Greg Kipple worked for Wachovia Securities LLC starting in 2003 and then for Wells Fargo Advisors LLC, a unit of Wells Fargo Corp., after its acquisition of Wachovia in 2008. He was fired in 2009 and filed a complaint the next year, seeking more than $23 million for wrongful termination, defamation and for violation of New Jersey's state whistleblower law, according to a Finra ruling dated Wednesday.
The ruling didn't give specifics of Kipple's allegations, but he alleged in regulatory filings that Wells Fargo terminated him for "truthfully responding to a regulatory inquiry" by the Financial Industry Regulatory Authority, Wall Street's self-policing watchdog, in 2009. According to his lawyer, he repeatedly raised concerns about another broker's actions.

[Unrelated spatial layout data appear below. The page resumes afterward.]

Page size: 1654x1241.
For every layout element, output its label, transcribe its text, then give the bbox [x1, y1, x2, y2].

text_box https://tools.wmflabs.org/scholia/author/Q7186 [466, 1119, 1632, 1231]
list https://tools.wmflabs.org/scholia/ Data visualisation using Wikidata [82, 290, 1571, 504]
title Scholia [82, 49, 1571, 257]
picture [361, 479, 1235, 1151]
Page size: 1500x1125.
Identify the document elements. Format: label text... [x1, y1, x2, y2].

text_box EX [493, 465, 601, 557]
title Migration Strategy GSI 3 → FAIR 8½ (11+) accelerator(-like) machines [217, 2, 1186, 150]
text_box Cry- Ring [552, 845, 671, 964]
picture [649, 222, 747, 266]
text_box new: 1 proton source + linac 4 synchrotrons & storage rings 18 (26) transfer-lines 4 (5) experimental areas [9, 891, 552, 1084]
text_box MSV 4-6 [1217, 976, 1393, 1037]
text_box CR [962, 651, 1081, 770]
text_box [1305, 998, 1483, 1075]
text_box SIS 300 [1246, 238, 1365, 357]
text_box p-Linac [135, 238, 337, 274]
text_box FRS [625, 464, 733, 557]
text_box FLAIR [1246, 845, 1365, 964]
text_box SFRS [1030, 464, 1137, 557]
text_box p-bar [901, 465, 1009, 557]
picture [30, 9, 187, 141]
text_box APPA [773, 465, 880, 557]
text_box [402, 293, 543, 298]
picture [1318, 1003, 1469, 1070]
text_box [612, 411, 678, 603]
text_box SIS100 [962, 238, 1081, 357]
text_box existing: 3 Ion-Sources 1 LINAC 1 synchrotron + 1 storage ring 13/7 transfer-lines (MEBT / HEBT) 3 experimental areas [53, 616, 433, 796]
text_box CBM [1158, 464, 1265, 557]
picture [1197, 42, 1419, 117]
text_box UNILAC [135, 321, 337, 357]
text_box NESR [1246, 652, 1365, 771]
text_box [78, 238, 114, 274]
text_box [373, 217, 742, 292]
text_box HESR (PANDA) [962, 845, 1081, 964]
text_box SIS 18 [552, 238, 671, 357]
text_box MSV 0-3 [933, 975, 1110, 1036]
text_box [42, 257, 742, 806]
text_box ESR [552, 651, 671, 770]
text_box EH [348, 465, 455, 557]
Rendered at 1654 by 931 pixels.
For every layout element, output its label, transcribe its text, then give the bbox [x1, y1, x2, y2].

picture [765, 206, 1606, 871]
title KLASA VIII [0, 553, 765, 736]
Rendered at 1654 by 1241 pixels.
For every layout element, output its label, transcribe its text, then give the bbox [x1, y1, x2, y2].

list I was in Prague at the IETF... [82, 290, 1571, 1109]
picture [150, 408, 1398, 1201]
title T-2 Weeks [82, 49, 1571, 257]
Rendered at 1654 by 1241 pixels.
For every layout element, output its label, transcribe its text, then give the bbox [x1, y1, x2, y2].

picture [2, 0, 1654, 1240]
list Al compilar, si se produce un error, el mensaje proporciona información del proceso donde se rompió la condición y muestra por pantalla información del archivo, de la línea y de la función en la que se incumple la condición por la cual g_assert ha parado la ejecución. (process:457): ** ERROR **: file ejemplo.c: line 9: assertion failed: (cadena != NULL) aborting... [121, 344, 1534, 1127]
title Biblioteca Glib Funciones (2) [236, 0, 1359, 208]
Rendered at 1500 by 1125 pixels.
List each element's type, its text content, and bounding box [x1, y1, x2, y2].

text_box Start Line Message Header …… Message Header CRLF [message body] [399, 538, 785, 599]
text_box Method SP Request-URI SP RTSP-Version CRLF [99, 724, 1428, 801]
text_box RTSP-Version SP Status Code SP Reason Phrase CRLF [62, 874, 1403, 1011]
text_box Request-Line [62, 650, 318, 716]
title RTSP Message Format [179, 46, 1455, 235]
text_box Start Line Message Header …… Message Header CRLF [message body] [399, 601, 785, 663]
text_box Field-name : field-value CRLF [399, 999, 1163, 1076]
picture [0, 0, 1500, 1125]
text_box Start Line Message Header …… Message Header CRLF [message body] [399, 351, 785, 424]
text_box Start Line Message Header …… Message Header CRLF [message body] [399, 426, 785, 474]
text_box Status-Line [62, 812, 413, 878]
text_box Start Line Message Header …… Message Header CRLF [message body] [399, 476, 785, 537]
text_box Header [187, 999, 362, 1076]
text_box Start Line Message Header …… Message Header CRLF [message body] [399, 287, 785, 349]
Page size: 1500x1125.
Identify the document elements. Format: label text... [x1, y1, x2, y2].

A Finra arbitration panel on Wednesday awarded Kipple $4.3 million in compensatory damages from his former employers, and another $1 million in punitive damages, aimed at punishing Wells and Wachovia under a New Jersey state law that offers protection and legal relief for whistleblowers. It added $1 million more for defamation that Kipple says he suffered because of language Wells Fargo included on his Form U5, a form that brokerages file with regulators when a financial adviser leaves the firm. He was awarded $530,000 for legal fees and other costs.
Punitive damages and defamation awards are rare, say lawyers. According to the ruling, the defamation award resulted from Wells Fargo's using the term "discharged" on Kipple's regulatory filings. That word typically signals an involuntary termination and that the employer was unhappy with the broker in some way, says Marc Dobin, a securities arbitration lawyer in Jupiter, Fla. The panel ordered the term expunged.
Companies are usually very careful with the language they put on a U5, says Thomas Momjian, a securities lawyer with Coss and Momjian LLP in Pennsylvania. But if a firm is found to be unfair, it can pay big to make up for the damage caused to the broker, who likely had trouble finding a new job because of the language, Momjian says.
"It's not every day an award like this comes out," he says. "It reminds everybody of their obligation to carefully assess the U5 language."
The Finra panel didn't explain the reason for its ruling, as is common in arbitration cases.
According to Kipple's lawyer, David B. Wechsler of Wechsler & Cohen LLP in New York, Kipple had raised his concerns about another Wells Fargo broker who was disciplined by management three times, but not fired until after a customer filed an arbitration complaint in mid-2009.
"Clearly we're pleased with the result," says Wechsler. "But although it may seem like a large number, clearly Mr. Kipple wished this never happened," he said.
A Wells Fargo spokesman said the company is disappointed by the decision and is reviewing its options. He declined to comment further.